The accuracy of the classifier in detecting fake news must be observed in order for it to function properly, as failing to detect fake news might be harmful to different people. Some popular classifiers that are used for this purpose in machine learning are given below: naïve bayes, support vector machines (SVMs), random forests, k-nearest neighbors (KNNs), decision trees, and logistic regression. Some common deep learning algorithms used for this purpose are convolutional neural networks (CNNs), bidirectional long short-term memory networks (BI-LSTMs), recurrent neural networks (RNNs), and graph neural networks (GNNs) [9,10,11,12,13,14,15,16]. Figure 1 shows the concept of detecting fake news using machine or deep learning algorithms.
Figure 1. Detecting fake news using machine or deep learning algorithms.
The research questions of the literature review will be answered by focusing on machine learning and deep learning for fake news detection. They will also address how machine learning and deep learning can be utilized for fake news detection through examining the relevant work in the literature. This can serve as a stepping stone toward developing a methodology for this research. Papers from various databases will be presented, utilizing the inclusion and exclusion technique, which will be discussed in this literature review [17,18,19,20,21].
The quality of all literature reviews of the collected research papers will be evaluated based on the research presented in those papers. Papers in which researchers have demonstrated the use of machine learning and deep learning to detect fake news will be considered high-quality papers and included in this research.
Qualitative research methods will be used to collect data. Qualitative research uses non-numerical data to understand and interpret fake news detection experiences using machine learning and deep learning by making comparisons between previous scientific papers to extract results, for example, algorithms, datasets, years of publication, features, and accuracy. The rest of the paper is structured around the related works in Section 2. Section 3 explains the methodology and research questions. Section 4 presents the results and discussion, and the conclusion is presented in Section 5. Finally, references are provided for the papers discussed in this literature review.

● **Source material**
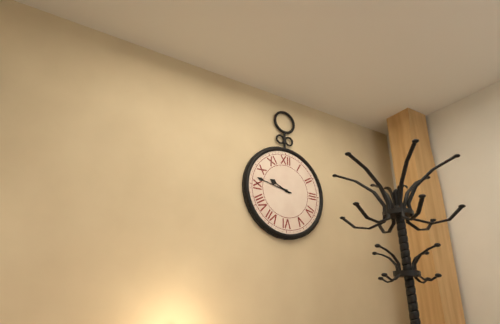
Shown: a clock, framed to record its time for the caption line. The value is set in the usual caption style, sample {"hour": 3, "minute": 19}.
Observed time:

● **Given task**
Extract the fake news detection text above in full, reproducing every word without change.

● **Result below**
The accuracy of the classifier in detecting fake news must be observed in order for it to function properly, as failing to detect fake news might be harmful to different people. Some popular classifiers that are used for this purpose in machine learning are given below: naïve bayes, support vector machines (SVMs), random forests, k-nearest neighbors (KNNs), decision trees, and logistic regression. Some common deep learning algorithms used for this purpose are convolutional neural networks (CNNs), bidirectional long short-term memory networks (BI-LSTMs), recurrent neural networks (RNNs), and graph neural networks (GNNs) [9,10,11,12,13,14,15,16]. Figure 1 shows the concept of detecting fake news using machine or deep learning algorithms.
Figure 1. Detecting fake news using machine or deep learning algorithms.
The research questions of the literature review will be answered by focusing on machine learning and deep learning for fake news detection. They will also address how machine learning and deep learning can be utilized for fake news detection through examining the relevant work in the literature. This can serve as a stepping stone toward developing a methodology for this research. Papers from various databases will be presented, utilizing the inclusion and exclusion technique, which will be discussed in this literature review [17,18,19,20,21].
The quality of all literature reviews of the collected research papers will be evaluated based on the research presented in those papers. Papers in which researchers have demonstrated the use of machine learning and deep learning to detect fake news will be considered high-quality papers and included in this research.
Qualitative research methods will be used to collect data. Qualitative research uses non-numerical data to understand and interpret fake news detection experiences using machine learning and deep learning by making comparisons between previous scientific papers to extract results, for example, algorithms, datasets, years of publication, features, and accuracy. The rest of the paper is structured around the related works in Section 2. Section 3 explains the methodology and research questions. Section 4 presents the results and discussion, and the conclusion is presented in Section 5. Finally, references are provided for the papers discussed in this literature review.